As you know, any argument dependent on a semantics/pragmatics
distinction {cuts no {ice|mustard}|butters no parsnips} with me.
Theories of pragmatics being rather unconstrained, they can patch
up arbitrarily bad (or arbitrarily arbitrary) semantics theories.
> I certainly don't share your judgement that the truth of
> Paul Revere's statement is contingent on whether the comers
> really are British.
Hmmm. This reminds me of the dreaded "goat's legs" argument.
(Recap for newbies: if a goat has four legs, is it correct
to say "That goat has three legs?" In English, maybe yes,
maybe no, probably not if under oath; in Lojban, no.)
> > But consider the following narrative: "[1] A man went to the store
> > yesterday. [2] The next day, he went to the office. [3] Later, the
> > man flew to Singapore." In this case "a man" and "the man"

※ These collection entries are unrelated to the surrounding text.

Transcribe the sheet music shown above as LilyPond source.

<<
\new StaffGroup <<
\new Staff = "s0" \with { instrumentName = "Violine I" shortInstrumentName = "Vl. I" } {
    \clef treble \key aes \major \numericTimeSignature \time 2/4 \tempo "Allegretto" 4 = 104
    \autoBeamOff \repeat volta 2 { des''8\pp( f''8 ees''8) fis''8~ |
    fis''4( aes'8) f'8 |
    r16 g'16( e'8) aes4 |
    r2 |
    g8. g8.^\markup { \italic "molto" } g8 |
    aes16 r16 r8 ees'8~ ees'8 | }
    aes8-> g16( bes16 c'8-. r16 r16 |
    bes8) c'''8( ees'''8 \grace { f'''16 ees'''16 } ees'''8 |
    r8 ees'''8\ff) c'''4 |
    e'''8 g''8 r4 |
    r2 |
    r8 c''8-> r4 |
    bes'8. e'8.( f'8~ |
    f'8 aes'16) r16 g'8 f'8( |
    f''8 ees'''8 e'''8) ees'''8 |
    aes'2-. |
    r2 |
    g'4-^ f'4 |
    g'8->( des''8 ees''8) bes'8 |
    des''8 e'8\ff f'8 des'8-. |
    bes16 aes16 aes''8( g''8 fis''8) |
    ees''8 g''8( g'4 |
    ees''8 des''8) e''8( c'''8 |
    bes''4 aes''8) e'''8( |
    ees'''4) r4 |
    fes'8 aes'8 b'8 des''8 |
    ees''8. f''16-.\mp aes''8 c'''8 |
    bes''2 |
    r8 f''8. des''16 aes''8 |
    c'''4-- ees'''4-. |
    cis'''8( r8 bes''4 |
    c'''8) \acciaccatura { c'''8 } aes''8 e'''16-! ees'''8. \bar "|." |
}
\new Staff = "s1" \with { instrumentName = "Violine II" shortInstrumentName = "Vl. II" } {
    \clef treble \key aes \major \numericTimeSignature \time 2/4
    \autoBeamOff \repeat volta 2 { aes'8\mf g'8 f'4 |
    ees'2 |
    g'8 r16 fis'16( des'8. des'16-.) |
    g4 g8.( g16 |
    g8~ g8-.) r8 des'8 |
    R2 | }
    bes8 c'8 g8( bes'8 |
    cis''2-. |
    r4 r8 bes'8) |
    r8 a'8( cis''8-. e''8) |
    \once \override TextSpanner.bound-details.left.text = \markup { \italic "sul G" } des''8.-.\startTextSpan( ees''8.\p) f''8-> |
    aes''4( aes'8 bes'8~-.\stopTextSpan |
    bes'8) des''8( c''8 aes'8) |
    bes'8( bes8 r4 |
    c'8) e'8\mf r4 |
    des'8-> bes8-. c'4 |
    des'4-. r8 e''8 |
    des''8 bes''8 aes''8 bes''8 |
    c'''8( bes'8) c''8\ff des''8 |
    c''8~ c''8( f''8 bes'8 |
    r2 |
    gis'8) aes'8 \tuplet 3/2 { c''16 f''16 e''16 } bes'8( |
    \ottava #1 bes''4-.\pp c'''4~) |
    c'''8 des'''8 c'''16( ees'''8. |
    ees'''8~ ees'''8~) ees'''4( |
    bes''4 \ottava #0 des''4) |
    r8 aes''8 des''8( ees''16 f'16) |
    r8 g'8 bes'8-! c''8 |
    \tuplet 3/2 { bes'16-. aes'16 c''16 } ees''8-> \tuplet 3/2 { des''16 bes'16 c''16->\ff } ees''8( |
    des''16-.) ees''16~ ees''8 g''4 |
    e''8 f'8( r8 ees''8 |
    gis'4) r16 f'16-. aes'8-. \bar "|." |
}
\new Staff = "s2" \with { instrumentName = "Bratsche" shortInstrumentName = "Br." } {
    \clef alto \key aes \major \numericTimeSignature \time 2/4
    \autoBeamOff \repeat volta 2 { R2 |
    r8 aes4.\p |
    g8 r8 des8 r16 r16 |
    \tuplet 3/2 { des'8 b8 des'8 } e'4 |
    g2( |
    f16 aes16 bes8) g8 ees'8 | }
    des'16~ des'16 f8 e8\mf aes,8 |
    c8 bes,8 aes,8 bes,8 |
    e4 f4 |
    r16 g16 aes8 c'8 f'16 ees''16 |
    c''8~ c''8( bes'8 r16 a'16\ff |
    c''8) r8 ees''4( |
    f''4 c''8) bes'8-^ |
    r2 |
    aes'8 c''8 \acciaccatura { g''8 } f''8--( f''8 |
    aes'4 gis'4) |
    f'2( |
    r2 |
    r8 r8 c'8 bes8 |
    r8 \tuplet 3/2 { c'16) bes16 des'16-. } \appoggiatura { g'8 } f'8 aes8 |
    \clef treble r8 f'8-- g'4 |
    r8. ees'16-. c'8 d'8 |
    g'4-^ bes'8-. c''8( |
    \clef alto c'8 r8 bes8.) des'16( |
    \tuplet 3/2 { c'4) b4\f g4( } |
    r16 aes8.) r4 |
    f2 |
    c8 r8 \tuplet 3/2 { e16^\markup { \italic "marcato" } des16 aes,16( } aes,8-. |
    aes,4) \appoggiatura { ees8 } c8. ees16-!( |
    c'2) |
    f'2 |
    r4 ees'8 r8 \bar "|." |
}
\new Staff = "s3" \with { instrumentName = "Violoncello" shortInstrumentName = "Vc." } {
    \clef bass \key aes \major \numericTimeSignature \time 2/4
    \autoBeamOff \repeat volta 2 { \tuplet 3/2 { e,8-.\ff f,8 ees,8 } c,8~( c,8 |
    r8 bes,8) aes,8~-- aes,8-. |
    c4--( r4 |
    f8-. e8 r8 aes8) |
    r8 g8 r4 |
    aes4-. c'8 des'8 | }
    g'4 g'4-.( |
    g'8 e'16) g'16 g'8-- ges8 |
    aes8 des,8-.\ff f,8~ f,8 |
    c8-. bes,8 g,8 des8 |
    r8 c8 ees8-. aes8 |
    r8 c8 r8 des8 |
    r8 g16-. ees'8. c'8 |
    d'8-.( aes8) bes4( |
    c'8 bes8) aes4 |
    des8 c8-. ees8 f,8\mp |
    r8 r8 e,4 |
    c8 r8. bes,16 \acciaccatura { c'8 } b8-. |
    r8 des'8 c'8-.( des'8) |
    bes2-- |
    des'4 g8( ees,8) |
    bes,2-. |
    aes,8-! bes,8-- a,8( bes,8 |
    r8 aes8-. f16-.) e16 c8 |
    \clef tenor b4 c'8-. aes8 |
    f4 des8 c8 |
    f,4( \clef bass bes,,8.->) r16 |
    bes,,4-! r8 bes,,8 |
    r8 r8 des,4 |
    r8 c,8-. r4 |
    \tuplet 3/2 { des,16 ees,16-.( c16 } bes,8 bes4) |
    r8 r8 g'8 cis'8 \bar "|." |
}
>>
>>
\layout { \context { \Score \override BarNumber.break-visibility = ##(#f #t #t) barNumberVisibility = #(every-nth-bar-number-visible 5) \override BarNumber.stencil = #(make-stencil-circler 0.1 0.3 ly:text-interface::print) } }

> > must be either both non-veridical or both veridical; I hold that
> > they are both non-veridical.
I hold that "a man" in [1] is +specific -definite -veridical, and
means the same as "a certain man". "The man" in [3] is then
+specific +definite (as a result of [1]) -veridical.
> I don't see why '"a man" and "the man" must be either both
> non-veridical or both veridical. I would have said the former
> is veridical and the latter isn't, and can't see the inadequacy
> of this.
On your view, then, if the man were really a woman: [1] would be false,
[2] would have a presupposition failure, and [3] would still be true?